TEKS LATIHAN:
+===+

Berbagai cara ditempuh untuk menjaga diri dari serangan virus corona, termasuk melindungi area mulut dengan obat kumur. Banyak orang meyakini, obat kumur dapat membantu membunuh kuman dan virus yang ada di sekitar mulut. Tapi, benarkah demikian?
Dilansir dari Live Science 21 Oktober 2020, para peneliti melakukan eksperimen yang dilakukan di laboratorium, menggunakan sel manusia yang dikultur dalam larutan.
Pada penelitian ini, para peneliti tidak menguji langsung pada orang-orang, bagaimana efek penggunaan produk seperti obat kumur pada virus corona. Selain itu, perlu dicatat bahwa para ilmuwan dalam penelitian ini menggunakan bentuk virus corona yang disebut HCoV ? 229e - bukan SARS-CoV – 2, yang merupakan virus corona spesifik penyebab Covid-19.
Namun menurut peneliti, kedua virus tersebut secara genetik serupa, sehingga hasil eksperimen diharapkan sama.

+===+

TUGAS DAN LATIHAN:
1 – Jawab pertanyaan berikut berdasarkan teks tentang obat kumur dan virus corona:
(a) Apa yang diyakini banyak orang tentang obat kumur?
(b) Dengan apa para peneliti melakukan eksperimen di laboratorium?
(c) Menurut peneliti, mengapa hasil eksperimen diharapkan sama untuk kedua virus?
2 – Tentukan apakah setiap pernyataan berikut sesuai dengan teks tentang obat kumur dan virus corona:
(a) Para peneliti menguji efek obat kumur langsung pada orang-orang.
(b) SARS-CoV-2 adalah virus corona penyebab Covid-19.
(c) Informasi tentang penelitian ini dilansir dari Live Science.
3 – Lanjutkan teks tentang obat kumur dan virus corona setelah kalimat terakhirnya.
Item-item setelah ini adalah bahan tersendiri yang terpisah dari teks tentang obat kumur.

+===+

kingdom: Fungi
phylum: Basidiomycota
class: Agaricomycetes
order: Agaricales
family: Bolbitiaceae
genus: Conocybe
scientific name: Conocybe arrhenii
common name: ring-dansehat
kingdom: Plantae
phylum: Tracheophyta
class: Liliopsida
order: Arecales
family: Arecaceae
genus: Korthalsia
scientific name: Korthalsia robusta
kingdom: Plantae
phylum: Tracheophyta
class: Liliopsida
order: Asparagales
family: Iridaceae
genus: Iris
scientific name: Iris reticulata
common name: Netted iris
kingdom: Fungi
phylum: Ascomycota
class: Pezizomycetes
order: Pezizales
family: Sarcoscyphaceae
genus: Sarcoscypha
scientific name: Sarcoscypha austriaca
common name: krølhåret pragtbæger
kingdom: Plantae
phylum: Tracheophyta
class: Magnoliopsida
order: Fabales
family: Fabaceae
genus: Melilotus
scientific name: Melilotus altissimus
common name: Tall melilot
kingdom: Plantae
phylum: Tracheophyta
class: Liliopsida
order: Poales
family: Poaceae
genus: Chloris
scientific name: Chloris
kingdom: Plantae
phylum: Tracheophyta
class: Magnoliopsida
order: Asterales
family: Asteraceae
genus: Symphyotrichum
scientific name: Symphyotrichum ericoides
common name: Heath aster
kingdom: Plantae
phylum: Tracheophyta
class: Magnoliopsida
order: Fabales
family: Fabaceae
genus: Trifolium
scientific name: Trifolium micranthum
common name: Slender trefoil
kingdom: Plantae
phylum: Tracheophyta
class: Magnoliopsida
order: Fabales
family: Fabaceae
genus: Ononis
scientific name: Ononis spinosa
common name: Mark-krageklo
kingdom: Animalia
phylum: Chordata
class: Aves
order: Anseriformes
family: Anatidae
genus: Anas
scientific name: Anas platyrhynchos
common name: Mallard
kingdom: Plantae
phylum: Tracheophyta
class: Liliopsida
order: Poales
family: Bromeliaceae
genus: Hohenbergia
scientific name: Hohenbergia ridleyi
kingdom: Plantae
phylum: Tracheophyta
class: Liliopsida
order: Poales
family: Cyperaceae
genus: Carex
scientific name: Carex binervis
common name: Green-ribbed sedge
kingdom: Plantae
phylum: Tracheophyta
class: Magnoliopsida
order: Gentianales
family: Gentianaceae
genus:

+===+

JAWABAN ANDA:
1 –
(a) Obat kumur dapat membantu membunuh kuman dan virus yang ada di sekitar mulut.
(b) Dengan sel manusia yang dikultur dalam larutan.
(c) Karena kedua virus tersebut secara genetik serupa.

2 –
(a) Tidak: "para peneliti tidak menguji langsung pada orang-orang"
(b) Ya: "SARS-CoV – 2, yang merupakan virus corona spesifik penyebab Covid-19"
(c) Ya: "Dilansir dari Live Science 21 Oktober 2020"

3 –
Sementara itu, otoritas kesehatan masih berusaha untuk menghilangkan kesalahpahaman terkait pertahanan virus corona. Banyak ilmuwan yang menyerukan agar ada lebih banyak penelitian yang menyelidiki, bagaimana produk seperti obat kumur dapat berinteraksi dengan dan menonaktifkan SARS-CoV-2, karena adanya bahan kimia yang diketahui mengganggu selaput virus.
Untuk memeriksa hal ini, tim dari Penn State University mengekspos sel hati manusia dalam kultur dengan larutan campuran yang mengandung HCoV-229e, baik itu pada obat kumur, semprotan hidung, atau sampo bayi yang diencerkan hingga 1 persen.
Hasil pengujian mengungkap, bahwa semua produk tersebut efektif dalam menonaktifkan virus, meskipun tingkat efektivitasnya bervariasi di antara setiap produk, dan tergantung pada berapa lama produk tersebut bersentuhan dengan virus. "Dengan waktu kontak 1 hingga 2 menit, larutan sampo bayi 1 persen mampu menonaktifkan lebih dari 99 persen hingga 99,9 persen virus atau lebih," tulis para peneliti dalam makalah mereka.
Di antara larutan oral, banyak produk yang diuji tampak mampu menonaktifkan 99,99 persen virus setelah 30 detik, dan ketika waktu inkubasi bertambah lama dari itu (1 hingga 2 menit), para peneliti tidak dapat mendeteksi virus menular yang tersisa di dalam sel.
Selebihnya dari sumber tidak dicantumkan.